Cooperación internacional
Por esa razón, científicos de 14 instituciones, tanto de Europa como de América del Sur han iniciado un ambicioso programa de investigación que lleva el nombre de Amazalert, sobre la situación de la región amazónica en las próximas décadas. Estudios anteriores predicen que si continúa el cambio climático, los bosques amazónicos podrían degradarse hasta convertirse en una sabana. El objetivo de Amazalert es comprobar la probabilidad de ese pronóstico y cuando tendría lugar.

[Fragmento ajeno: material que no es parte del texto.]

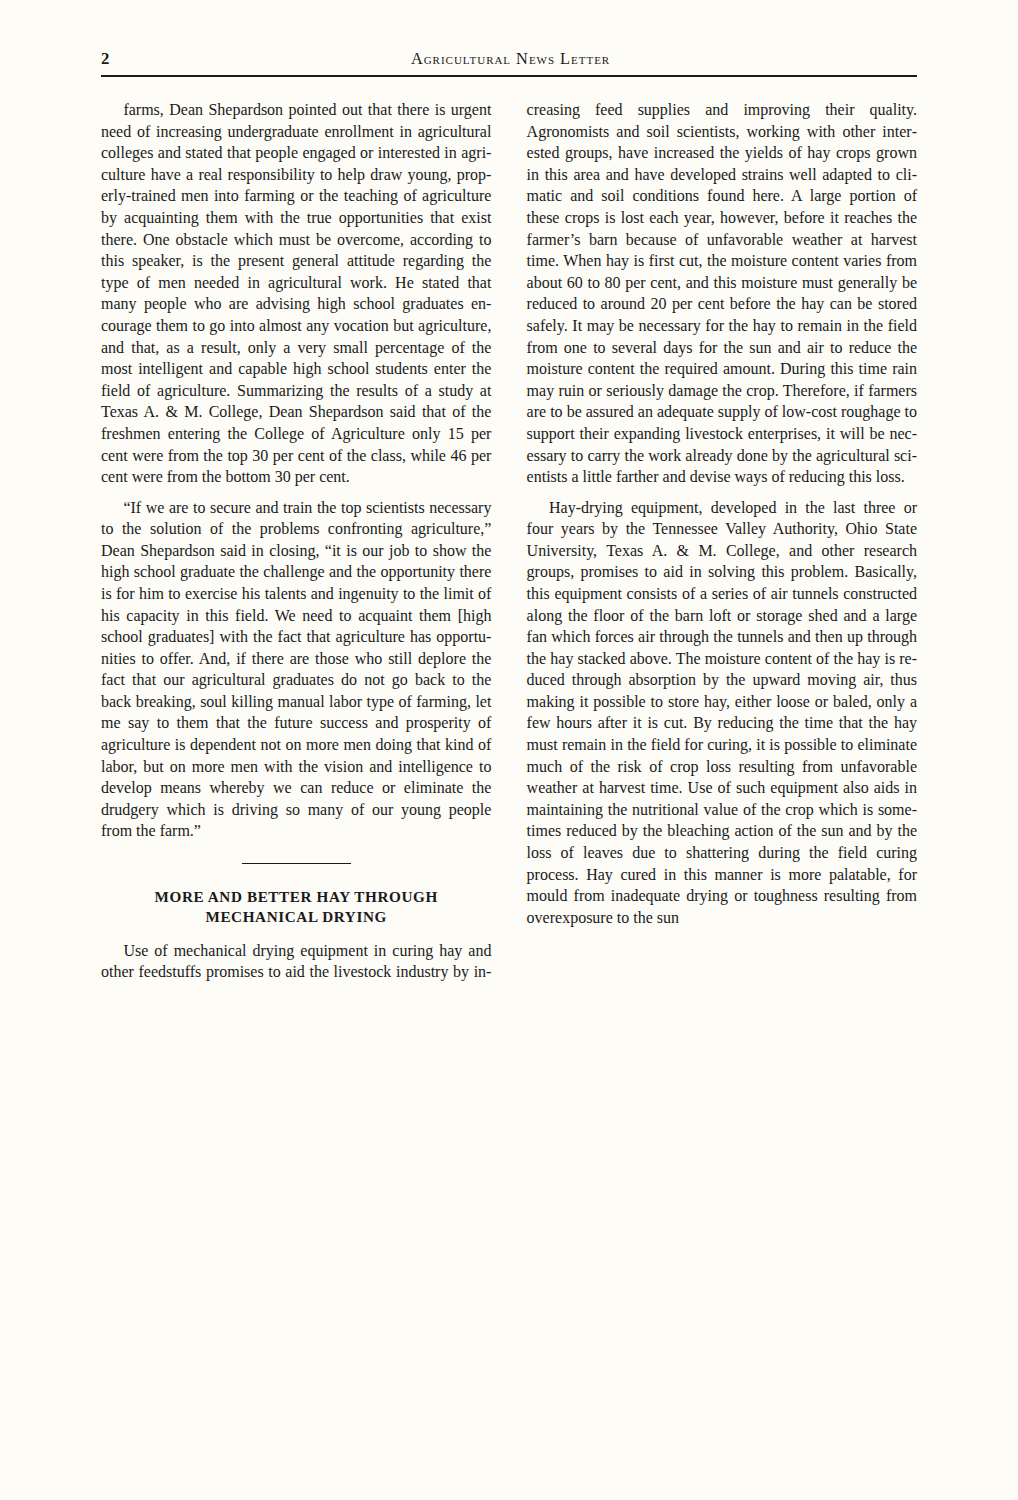2 Agricultural News Letter
farms, Dean Shepardson pointed out that there is urgent need of increasing undergraduate enrollment in agricultural colleges and stated that people engaged or interested in agriculture have a real responsibility to help draw young, properly-trained men into farming or the teaching of agriculture by acquainting them with the true opportunities that exist there. One obstacle which must be overcome, according to this speaker, is the present general attitude regarding the type of men needed in agricultural work. He stated that many people who are advising high school graduates encourage them to go into almost any vocation but agriculture, and that, as a result, only a very small percentage of the most intelligent and capable high school students enter the field of agriculture. Summarizing the results of a study at Texas A. & M. College, Dean Shepardson said that of the freshmen entering the College of Agriculture only 15 per cent were from the top 30 per cent of the class, while 46 per cent were from the bottom 30 per cent.
“If we are to secure and train the top scientists necessary to the solution of the problems confronting agriculture,” Dean Shepardson said in closing, “it is our job to show the high school graduate the challenge and the opportunity there is for him to exercise his talents and ingenuity to the limit of his capacity in this field. We need to acquaint them [high school graduates] with the fact that agriculture has opportunities to offer. And, if there are those who still deplore the fact that our agricultural graduates do not go back to the back breaking, soul killing manual labor type of farming, let me say to them that the future success and prosperity of agriculture is dependent not on more men doing that kind of labor, but on more men with the vision and intelligence to develop means whereby we can reduce or eliminate the drudgery which is driving so many of our young people from the farm.”
MORE AND BETTER HAY THROUGH MECHANICAL DRYING
Use of mechanical drying equipment in curing hay and other feedstuffs promises to aid the livestock industry by increasing feed supplies and improving their quality. Agronomists and soil scientists, working with other interested groups, have increased the yields of hay crops grown in this area and have developed strains well adapted to climatic and soil conditions found here. A large portion of these crops is lost each year, however, before it reaches the farmer’s barn because of unfavorable weather at harvest time. When hay is first cut, the moisture content varies from about 60 to 80 per cent, and this moisture must generally be reduced to around 20 per cent before the hay can be stored safely. It may be necessary for the hay to remain in the field from one to several days for the sun and air to reduce the moisture content the required amount. During this time rain may ruin or seriously damage the crop. Therefore, if farmers are to be assured an adequate supply of low-cost roughage to support their expanding livestock enterprises, it will be necessary to carry the work already done by the agricultural scientists a little farther and devise ways of reducing this loss.
Hay-drying equipment, developed in the last three or four years by the Tennessee Valley Authority, Ohio State University, Texas A. & M. College, and other research groups, promises to aid in solving this problem. Basically, this equipment consists of a series of air tunnels constructed along the floor of the barn loft or storage shed and a large fan which forces air through the tunnels and then up through the hay stacked above. The moisture content of the hay is reduced through absorption by the upward moving air, thus making it possible to store hay, either loose or baled, only a few hours after it is cut. By reducing the time that the hay must remain in the field for curing, it is possible to eliminate much of the risk of crop loss resulting from unfavorable weather at harvest time. Use of such equipment also aids in maintaining the nutritional value of the crop which is sometimes reduced by the bleaching action of the sun and by the loss of leaves due to shattering during the field curing process. Hay cured in this manner is more palatable, for mould from inadequate drying or toughness resulting from overexposure to the sun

El equipo es liderado por el doctor Bart Kruijt, de la Universidad de Wageningen en Holanda, y por el doctor Carlos Nobre, del Instituto Nacional de Pesquisas Espaciales ( INPE) de Brasil. Otro objetivo es estudiar un posible sistema que detecte los signos de degradación de los bosques, que incluya un sistema de alerta temprana y de esa manera, en lo posible prevenir que ocurra. Por esa razón, Amazalert realizará también un monitoreo del impacto y la efectividad de las medidas públicas nacionales e internacionales que tienen como meta proteger la Amazonía.
El proyecto, iniciado esta semana, brindará dentro de 3 años las herramientas para el desarrollo y evaluación de las decisiones que se tienen que tomar para el futuro de la región, puedan ser claramente mejoradas, incluyendo formas de evitar los drásticos y posiblemente irreversibles cambios en el ecosistema.